Pakistan A Sinking Ship, On Brink Of Default: Economist Steve Hanke

Warning that Pakistan is on the brink of a “debt default”, renowned economist Steve Hanke said that Pakistan Prime Minister Shehbaz Sharif is failing to save the “sinking ship.”

“Its sovereign bonds have lost more than 60 pc of their value this year. I’m not surprised. PM Sharif’s government is failing to save the sinking ship,” he wrote on his official Twitter handle on Friday.

Moody’s Investors Service has downgraded the long-term deposit ratings to Caa1 from B3 of five Pakistani banks.

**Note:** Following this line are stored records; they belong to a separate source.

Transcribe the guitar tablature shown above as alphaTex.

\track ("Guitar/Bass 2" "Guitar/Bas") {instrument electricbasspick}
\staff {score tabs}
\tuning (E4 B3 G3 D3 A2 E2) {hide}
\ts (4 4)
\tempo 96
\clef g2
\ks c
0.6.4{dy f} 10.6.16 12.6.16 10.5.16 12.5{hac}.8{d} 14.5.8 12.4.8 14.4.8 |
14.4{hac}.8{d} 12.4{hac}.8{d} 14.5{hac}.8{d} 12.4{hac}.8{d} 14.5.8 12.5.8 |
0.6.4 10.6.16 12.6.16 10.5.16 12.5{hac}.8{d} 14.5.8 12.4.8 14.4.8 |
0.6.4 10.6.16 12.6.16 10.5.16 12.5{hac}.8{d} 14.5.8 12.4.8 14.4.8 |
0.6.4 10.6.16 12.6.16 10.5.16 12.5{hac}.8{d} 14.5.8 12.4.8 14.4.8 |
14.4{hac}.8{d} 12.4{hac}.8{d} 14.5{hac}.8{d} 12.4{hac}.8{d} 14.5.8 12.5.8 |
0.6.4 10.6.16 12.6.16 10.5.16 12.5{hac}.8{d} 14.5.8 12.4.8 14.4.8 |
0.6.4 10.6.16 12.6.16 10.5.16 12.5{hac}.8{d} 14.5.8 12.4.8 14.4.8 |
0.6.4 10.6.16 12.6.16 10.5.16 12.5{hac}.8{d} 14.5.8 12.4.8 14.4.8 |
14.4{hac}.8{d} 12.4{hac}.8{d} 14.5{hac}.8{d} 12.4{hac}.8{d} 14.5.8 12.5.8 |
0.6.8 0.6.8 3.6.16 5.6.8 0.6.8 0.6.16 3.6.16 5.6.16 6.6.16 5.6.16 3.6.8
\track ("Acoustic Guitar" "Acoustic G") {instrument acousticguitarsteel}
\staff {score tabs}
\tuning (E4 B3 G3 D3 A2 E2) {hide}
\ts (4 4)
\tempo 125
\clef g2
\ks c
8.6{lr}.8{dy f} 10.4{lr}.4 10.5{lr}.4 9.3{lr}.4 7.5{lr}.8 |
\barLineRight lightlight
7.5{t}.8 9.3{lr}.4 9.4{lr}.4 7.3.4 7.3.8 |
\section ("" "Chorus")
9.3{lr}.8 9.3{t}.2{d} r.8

The rating agency has also downgraded the five banks’ long-term foreign currency Counterparty Risk Ratings (CRRs) to Caa1 from B3.

The banks, which have been downgraded include Allied Bank Limited (ABL), Habib Bank Ltd. (HBL), MCB Bank Limited (MCB), National Bank of Pakistan (NBP), and United Bank Ltd. (UBL).

“As part of the same rating action, Moody’s lowered the Baseline Credit Assessments (BCAs) of ABL, MCB, and UBL to caa1 from b3, and as a result also downgraded their local-currency long-term CRRs to B3 from B2 and their long-term Counterparty Risk Assessments to B3(cr) from B2(cr). The BCAs of NBP and HBL were affirmed at caa1,” Moody’s said in a statement.

“The outlook on all banks’ deposit ratings remains negative,” it added. The downgrading of Pakistan banks reflects the government’s reduced capacity to support the banks, which has affected the banks whose ratings benefit from government support.

The reduced ratings also show the high credit linkages between the banks’ balance sheets and sovereign credit risk, which constrains the banks’ Baseline Credit Assessments at the level of the Caa1-rated government; and the lowering of Pakistan’s foreign currency ceiling to Caa1, which has affected the foreign currency CRRs of all rated banks.

Pakistan rejected Moody’s decision to downgrade its banks. The Shehbaz Sharif government said it was taken unilaterally and did not depict the true picture due to information gaps and contradictions.

Pakistan Finance Minister Ishaq Dar said he would give a “befitting” reply in a meeting with its officials if the agency did not reverse the downgrade.